- [AIM OF THE TASK] Rewrite the listing lines starting at "TECH & SCIENCE" and ending at "Dakota room rental agreement?", changing "exhibition" to "display" and keeping everything else the same. Give only those lines, without the pictures.

==== MATERIAL FOR THIS EXERCISE

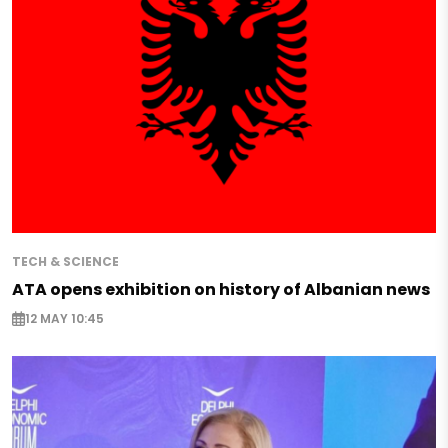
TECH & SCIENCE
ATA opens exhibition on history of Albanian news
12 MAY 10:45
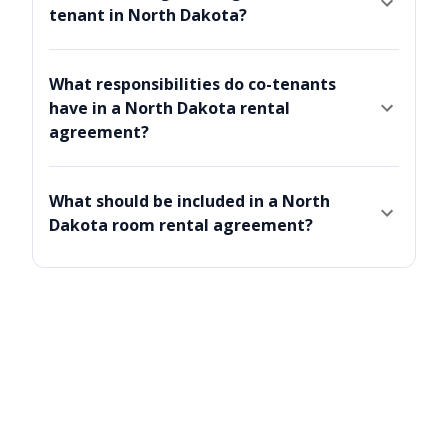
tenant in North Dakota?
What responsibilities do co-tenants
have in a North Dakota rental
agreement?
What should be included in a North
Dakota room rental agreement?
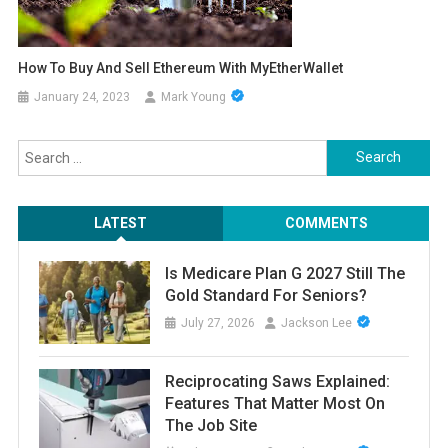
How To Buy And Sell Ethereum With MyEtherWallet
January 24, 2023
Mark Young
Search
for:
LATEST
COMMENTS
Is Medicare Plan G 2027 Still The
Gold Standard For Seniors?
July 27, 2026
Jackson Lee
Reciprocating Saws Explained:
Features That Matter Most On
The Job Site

========
==== MATERIAL FOR THIS EXERCISE

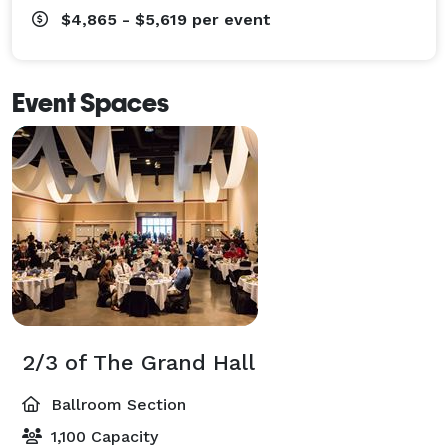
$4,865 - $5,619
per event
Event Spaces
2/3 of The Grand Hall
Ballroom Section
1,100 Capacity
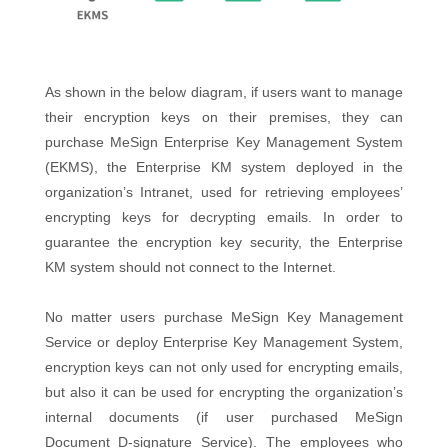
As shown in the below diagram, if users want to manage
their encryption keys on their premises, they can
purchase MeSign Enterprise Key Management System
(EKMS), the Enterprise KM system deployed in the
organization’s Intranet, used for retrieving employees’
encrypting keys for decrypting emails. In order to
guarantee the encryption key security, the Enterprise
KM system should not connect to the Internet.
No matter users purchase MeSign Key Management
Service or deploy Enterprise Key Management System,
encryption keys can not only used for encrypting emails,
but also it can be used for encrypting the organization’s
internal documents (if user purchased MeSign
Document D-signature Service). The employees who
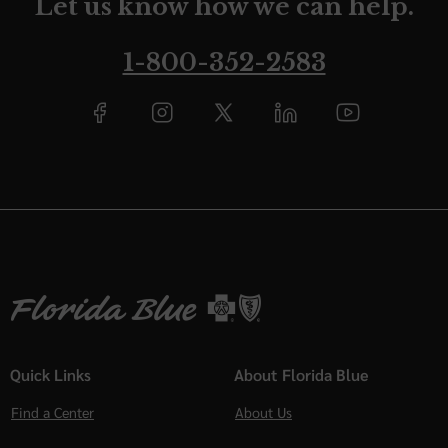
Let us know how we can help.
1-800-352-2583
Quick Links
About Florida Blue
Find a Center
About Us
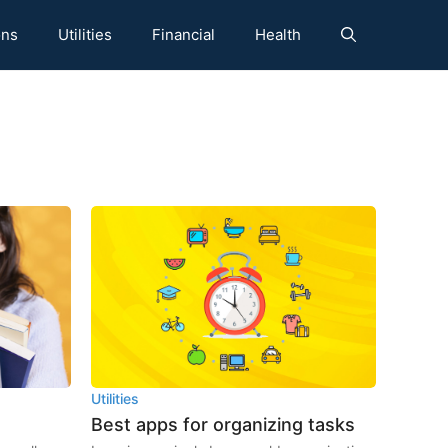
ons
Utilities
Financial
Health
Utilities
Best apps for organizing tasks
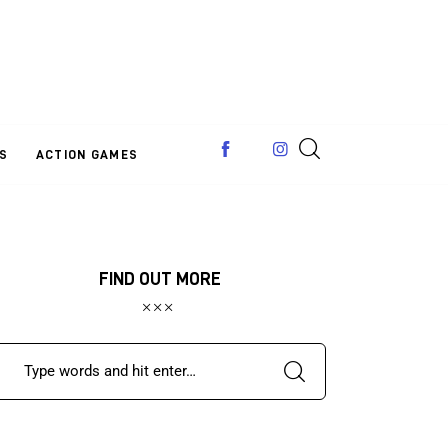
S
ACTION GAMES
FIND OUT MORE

========

- [OUTPUT OF THE TASK]
TECH & SCIENCE
ATA opens display on history of Albanian news
12 MAY 10:45
tenant in North Dakota?
What responsibilities do co-tenants
have in a North Dakota rental
agreement?
What should be included in a North
Dakota room rental agreement?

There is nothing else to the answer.